The most common chemical nerve agents are the following:

  • Sarin– Sarin, once inside your body, affects the signalling mechanism that nerve cells use to communicate with one another. Sarin is a cholinesterase inhibitor — it gums up the cholinesterase enzyme, which your nerve cells use to clear themselves of acetylcholine. When a nerve cell needs to send a message to another nerve cell (for example, to cause a muscle to contract), it sends the message with the acetylcholine. Without cholinesterase to clear the acetylcholine, muscles start to contract uncontrollably — this eventually causes death by suffocation since the diaphragm is a muscle. It acts in five to 12 hours. It is not particularly difficult to manufacture, and if you were trapped in a one-cubic-meter closet with 100 milligrams of sarin in the air, inhaling it would kill you in 1 minute.

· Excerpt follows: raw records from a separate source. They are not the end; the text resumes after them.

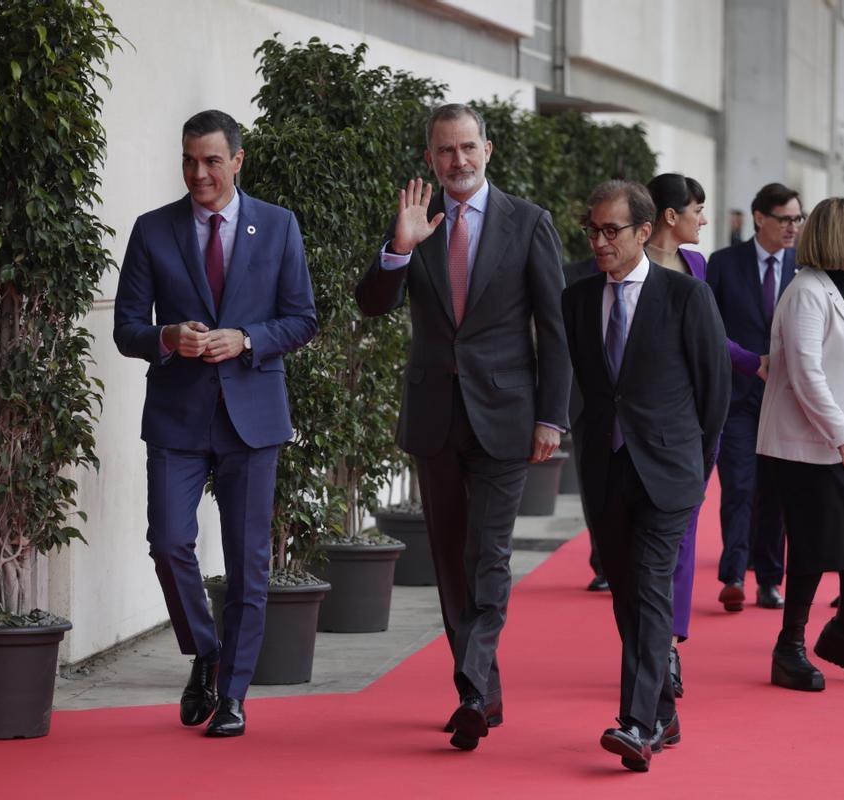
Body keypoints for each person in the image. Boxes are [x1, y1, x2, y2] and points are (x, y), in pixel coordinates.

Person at [356, 103, 570, 751]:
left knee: (490, 553)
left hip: (506, 415)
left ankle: (474, 686)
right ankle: (480, 689)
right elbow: (371, 304)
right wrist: (399, 249)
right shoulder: (416, 223)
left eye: (469, 147)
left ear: (489, 150)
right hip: (435, 416)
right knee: (450, 558)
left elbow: (555, 331)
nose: (459, 160)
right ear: (431, 159)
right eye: (446, 151)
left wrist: (552, 417)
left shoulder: (528, 222)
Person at [113, 110, 318, 737]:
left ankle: (233, 695)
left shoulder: (279, 226)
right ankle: (206, 650)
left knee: (248, 561)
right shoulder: (153, 230)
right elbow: (126, 329)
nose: (198, 173)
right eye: (188, 160)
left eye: (210, 160)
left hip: (252, 418)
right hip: (177, 417)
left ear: (237, 160)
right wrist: (169, 336)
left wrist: (248, 339)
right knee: (169, 542)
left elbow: (303, 319)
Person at [562, 180, 729, 771]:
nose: (600, 242)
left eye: (612, 231)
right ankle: (662, 710)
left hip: (670, 472)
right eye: (593, 231)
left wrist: (697, 466)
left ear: (642, 231)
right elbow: (588, 388)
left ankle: (637, 722)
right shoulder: (577, 298)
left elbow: (715, 394)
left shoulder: (686, 297)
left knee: (652, 586)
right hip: (606, 470)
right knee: (628, 595)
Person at [756, 197, 844, 692]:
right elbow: (806, 374)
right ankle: (789, 648)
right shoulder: (806, 292)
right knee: (814, 545)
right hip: (809, 446)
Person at [706, 183, 802, 611]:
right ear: (760, 217)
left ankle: (769, 579)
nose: (793, 227)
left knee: (776, 491)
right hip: (738, 398)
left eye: (798, 219)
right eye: (785, 219)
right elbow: (711, 328)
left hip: (786, 399)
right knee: (739, 487)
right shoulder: (724, 264)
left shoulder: (805, 266)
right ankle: (732, 575)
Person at [643, 172, 713, 698]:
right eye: (696, 210)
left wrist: (751, 362)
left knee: (684, 532)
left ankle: (668, 645)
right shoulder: (626, 263)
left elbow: (710, 340)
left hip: (687, 422)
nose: (702, 220)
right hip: (635, 423)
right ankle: (645, 642)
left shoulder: (698, 266)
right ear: (671, 216)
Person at [563, 255, 609, 594]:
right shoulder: (570, 276)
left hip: (634, 398)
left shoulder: (651, 271)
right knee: (593, 484)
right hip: (584, 399)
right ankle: (604, 563)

  • Cyclosarin— Cyclosarin is another nerve agent. It works in the same way as sarin, but it is more than twice as toxic. You’d only need to be in the cubic-meter closet with 35 milligrams of airborne cyclosarin to die in 1 minute. Saddam Hussein’s Iraq made cyclosarin during the Gulf War.
  • Soman— Soman is also like sarin, but it acts faster, in 40 seconds to 10 minutes. It’s about as toxic as cyclosarin.
  • VX— VX works in the same way as sarin, but it is a liquid, while sarin vaporises. It is also ten times more toxic than sarin. Ten milligrams on the skin will kill a person. A sticky version exists that adheres to whatever it falls on.
  • Novichoks— All novichok agents are more toxic than VX. Some may be up to 10 times more toxic. They may also work differently than the nerve agents listed here, possibly rendering existing antidotes ineffective.